> _What you have to do_
Beneath this line is the data. Output exactly the lines from the line with "2) Summarized Cash Flows" to the line with "3. Cash Flows from Financing Activities", both ends included, and nothing more.
***** Data for the task
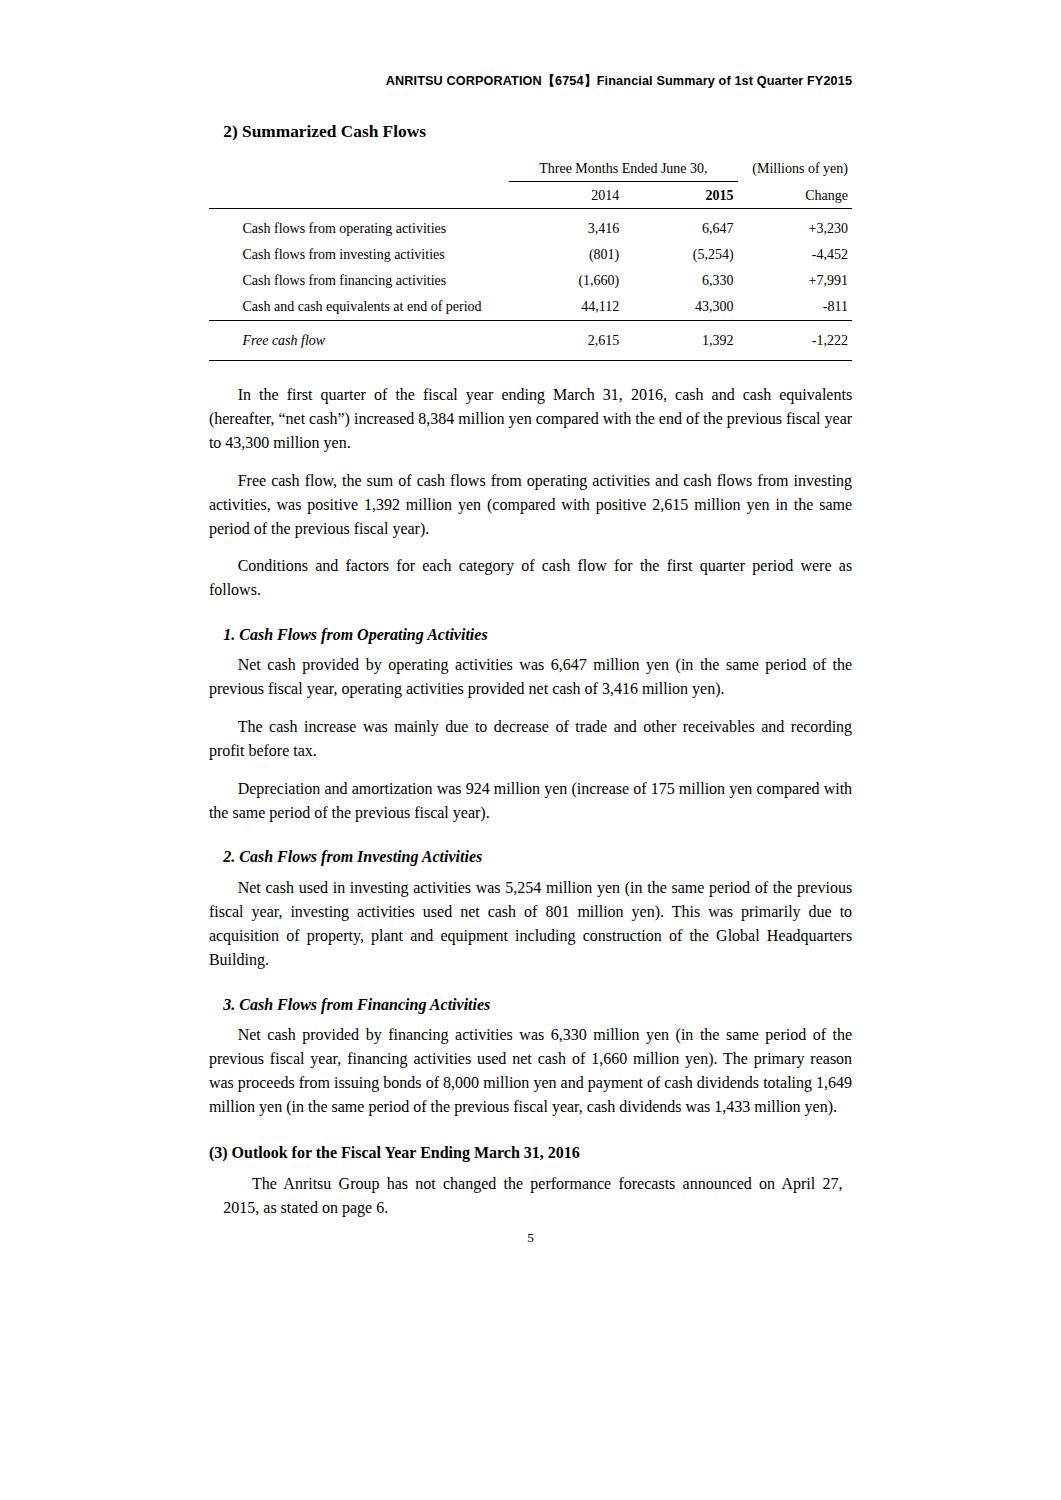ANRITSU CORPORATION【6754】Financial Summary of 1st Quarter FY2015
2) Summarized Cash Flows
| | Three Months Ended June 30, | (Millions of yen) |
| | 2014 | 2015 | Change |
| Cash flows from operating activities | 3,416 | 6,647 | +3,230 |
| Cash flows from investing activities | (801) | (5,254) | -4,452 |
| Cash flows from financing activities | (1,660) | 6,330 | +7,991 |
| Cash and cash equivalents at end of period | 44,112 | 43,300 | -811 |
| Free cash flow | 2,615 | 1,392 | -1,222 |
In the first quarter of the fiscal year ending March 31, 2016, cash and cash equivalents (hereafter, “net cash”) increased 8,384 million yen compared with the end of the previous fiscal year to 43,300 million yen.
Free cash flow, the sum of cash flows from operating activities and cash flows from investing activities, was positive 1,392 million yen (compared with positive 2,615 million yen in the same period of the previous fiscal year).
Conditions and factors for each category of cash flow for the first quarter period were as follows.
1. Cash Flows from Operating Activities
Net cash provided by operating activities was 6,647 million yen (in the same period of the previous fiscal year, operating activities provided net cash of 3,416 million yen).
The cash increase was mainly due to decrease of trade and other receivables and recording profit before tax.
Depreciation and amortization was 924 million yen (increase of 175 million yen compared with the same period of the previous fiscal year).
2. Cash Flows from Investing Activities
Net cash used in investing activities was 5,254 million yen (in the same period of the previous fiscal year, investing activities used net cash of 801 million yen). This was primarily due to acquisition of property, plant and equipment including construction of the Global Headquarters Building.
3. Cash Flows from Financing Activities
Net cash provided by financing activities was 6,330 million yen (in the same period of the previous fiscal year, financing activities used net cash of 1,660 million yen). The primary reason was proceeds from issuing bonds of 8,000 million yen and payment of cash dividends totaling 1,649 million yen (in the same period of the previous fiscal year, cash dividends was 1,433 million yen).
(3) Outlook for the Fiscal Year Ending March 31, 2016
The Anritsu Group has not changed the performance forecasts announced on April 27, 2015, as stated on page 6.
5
**********
> _Task result_
2) Summarized Cash Flows
| | Three Months Ended June 30, | (Millions of yen) |
| | 2014 | 2015 | Change |
| Cash flows from operating activities | 3,416 | 6,647 | +3,230 |
| Cash flows from investing activities | (801) | (5,254) | -4,452 |
| Cash flows from financing activities | (1,660) | 6,330 | +7,991 |
| Cash and cash equivalents at end of period | 44,112 | 43,300 | -811 |
| Free cash flow | 2,615 | 1,392 | -1,222 |
In the first quarter of the fiscal year ending March 31, 2016, cash and cash equivalents (hereafter, “net cash”) increased 8,384 million yen compared with the end of the previous fiscal year to 43,300 million yen.
Free cash flow, the sum of cash flows from operating activities and cash flows from investing activities, was positive 1,392 million yen (compared with positive 2,615 million yen in the same period of the previous fiscal year).
Conditions and factors for each category of cash flow for the first quarter period were as follows.
1. Cash Flows from Operating Activities
Net cash provided by operating activities was 6,647 million yen (in the same period of the previous fiscal year, operating activities provided net cash of 3,416 million yen).
The cash increase was mainly due to decrease of trade and other receivables and recording profit before tax.
Depreciation and amortization was 924 million yen (increase of 175 million yen compared with the same period of the previous fiscal year).
2. Cash Flows from Investing Activities
Net cash used in investing activities was 5,254 million yen (in the same period of the previous fiscal year, investing activities used net cash of 801 million yen). This was primarily due to acquisition of property, plant and equipment including construction of the Global Headquarters Building.
3. Cash Flows from Financing Activities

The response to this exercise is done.